DE PALMA'S DANIELLE WAS TO HAVE SWEDISH ACCENT
In a separate interview last March, Kidder talked to A.V. Club's Nathan Rabin about getting the Sisters script from De Palma...

[Kidder] I was with Brian De Palma at the time, and he said he wrote the role specifically for me. I don’t know what that says about the way he saw me, since the role was of a castrating killer. Brian came one morning to the house that I shared with Jennifer Salt, who is still a good friend and is currently a writer-producer on Nip/Tuck. He said “Here’s your Christmas present.” He wrote the character to have a Swedish accent, but since I couldn’t pull that off, he switched it to French-Canadian. It was such a romantic time in my life. Everyone was young and passionate and convinced they were going to change film forever. Brian and Marty Scorsese and Robert De Niro would come over and hang out, and we’d all work together.

[AVC] That’s a cinematic period that’s been romanticized and documented in books like Peter Biskind’s Easy Riders, Raging Bulls.

[Kidder] Yeah, but [Biskind] missed the whole essence of that. He made it seem sordid. I was saying to Paul Schrader that he missed the idealism and the passion of that era in Hollywood, but also in American life, that ’60s sense of optimism and hope. He made it all about drugs, when to most of us, that just meant pot and magic mushrooms. He made it seem like we were all shooting heroin into our eyeballs. But that’s part of the whole ’60s and what it represented: feminism and civil rights and trying to stop the war. Hopefully we’re starting to see some of that optimism again, through the excitement around Obama.

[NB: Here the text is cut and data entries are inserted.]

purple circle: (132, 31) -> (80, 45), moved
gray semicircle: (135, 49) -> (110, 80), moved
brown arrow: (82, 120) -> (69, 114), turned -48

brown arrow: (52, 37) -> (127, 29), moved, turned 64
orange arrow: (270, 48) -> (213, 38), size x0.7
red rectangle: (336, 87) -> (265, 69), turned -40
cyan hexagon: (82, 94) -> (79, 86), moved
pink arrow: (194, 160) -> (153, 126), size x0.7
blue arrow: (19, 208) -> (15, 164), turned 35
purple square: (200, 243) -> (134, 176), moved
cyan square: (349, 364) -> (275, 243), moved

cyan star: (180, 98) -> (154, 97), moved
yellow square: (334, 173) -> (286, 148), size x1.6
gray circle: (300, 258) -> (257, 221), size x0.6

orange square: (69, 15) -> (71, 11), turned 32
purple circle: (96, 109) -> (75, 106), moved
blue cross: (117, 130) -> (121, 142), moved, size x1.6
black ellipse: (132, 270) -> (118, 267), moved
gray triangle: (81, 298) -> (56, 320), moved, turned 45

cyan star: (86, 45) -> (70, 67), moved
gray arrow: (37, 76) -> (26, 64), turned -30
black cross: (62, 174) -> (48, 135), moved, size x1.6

In the interviews, Kidder raves about Richard Donner's original version of Superman II which was released on DVD a couple of years ago. Donner was fired off that picture, which was then finished by Richard Lester.

SALT DEVELOPING TV PILOT FOR A&E
Aside from writing and producing F/X's Nip/Tuck, Salt is also working on the screenplay for the film adaptation of Elizabeth Gilbert's bestselling memoir Eat, Pray, Love, which is being directed by Nip/Tuck creator Ryan Murphy, and will star Julia Roberts and Richard Jenkins. Meanwhile, Variety reports that Salt is pitching a concept for a new series called The Quickening, "about a bipolar LAPD detective who performs better when off her medication."